» EXERCISE: Keep to one stretch of the data below, the lines from the one with "middle tip: (225, 518)" up to and including the one with "middle dip: (131, 128)", and return that stretch exactly.

[Human keypoint data]
----------------------------------------

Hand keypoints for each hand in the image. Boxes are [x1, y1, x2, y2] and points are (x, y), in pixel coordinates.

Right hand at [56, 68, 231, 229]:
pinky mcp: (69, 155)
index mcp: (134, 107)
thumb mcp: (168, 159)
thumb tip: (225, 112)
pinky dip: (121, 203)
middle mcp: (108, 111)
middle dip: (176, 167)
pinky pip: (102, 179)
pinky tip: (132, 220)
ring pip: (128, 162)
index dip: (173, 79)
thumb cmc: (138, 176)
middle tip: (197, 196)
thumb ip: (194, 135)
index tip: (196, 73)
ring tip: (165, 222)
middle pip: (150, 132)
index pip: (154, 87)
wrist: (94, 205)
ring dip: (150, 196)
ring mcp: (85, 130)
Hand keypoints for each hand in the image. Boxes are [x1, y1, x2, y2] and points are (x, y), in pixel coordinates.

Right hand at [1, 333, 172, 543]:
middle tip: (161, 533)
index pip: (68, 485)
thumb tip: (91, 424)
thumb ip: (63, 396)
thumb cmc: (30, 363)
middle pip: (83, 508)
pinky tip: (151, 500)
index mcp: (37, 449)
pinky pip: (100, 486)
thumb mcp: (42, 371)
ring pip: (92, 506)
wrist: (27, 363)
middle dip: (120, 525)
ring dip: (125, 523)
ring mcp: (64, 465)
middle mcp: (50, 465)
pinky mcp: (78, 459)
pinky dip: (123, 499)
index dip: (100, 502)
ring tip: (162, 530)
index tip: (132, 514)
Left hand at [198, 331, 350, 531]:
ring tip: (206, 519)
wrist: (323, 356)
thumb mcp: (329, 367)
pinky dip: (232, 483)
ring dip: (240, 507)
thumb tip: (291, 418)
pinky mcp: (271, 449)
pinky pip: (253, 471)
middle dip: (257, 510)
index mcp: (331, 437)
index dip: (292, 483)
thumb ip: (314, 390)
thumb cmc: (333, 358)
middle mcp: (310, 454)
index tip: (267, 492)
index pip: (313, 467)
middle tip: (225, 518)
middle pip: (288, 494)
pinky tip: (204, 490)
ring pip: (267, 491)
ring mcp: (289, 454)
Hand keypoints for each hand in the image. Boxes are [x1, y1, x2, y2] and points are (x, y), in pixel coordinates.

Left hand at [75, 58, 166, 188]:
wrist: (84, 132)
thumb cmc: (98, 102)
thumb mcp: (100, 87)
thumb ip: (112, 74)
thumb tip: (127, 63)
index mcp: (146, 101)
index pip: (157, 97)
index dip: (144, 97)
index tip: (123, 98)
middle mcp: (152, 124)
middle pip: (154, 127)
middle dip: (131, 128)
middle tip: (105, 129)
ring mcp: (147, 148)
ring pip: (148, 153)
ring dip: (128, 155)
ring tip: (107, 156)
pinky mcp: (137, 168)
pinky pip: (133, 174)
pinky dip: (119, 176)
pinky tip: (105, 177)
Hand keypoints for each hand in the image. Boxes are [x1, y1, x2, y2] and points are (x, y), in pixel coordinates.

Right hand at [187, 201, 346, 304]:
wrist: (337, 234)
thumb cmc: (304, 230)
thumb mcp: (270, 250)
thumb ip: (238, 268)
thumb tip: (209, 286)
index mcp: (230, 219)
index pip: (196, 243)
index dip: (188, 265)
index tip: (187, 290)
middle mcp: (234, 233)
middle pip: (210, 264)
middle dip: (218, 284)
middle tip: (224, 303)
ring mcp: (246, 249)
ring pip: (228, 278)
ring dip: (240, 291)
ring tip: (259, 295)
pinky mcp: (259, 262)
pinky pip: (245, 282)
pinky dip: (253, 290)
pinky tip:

----------------------------------------

» EXERCISE OUTPUT:
middle tip: (225, 518)
middle pip: (288, 494)
pinky tip: (204, 490)
ring pip: (267, 491)
ring mcp: (289, 454)
Hand keypoints for each hand in the image. Boxes are [x1, y1, x2, y2] and points are (x, y), in pixel coordinates.

Left hand at [75, 58, 166, 188]:
wrist: (84, 132)
thumb cmc: (98, 102)
thumb mcp: (100, 87)
thumb ip: (112, 74)
thumb tip: (127, 63)
index mcp: (146, 101)
index pip: (157, 97)
index dip: (144, 97)
index tip: (123, 98)
middle mcp: (152, 124)
middle pip: (154, 127)
middle dip: (131, 128)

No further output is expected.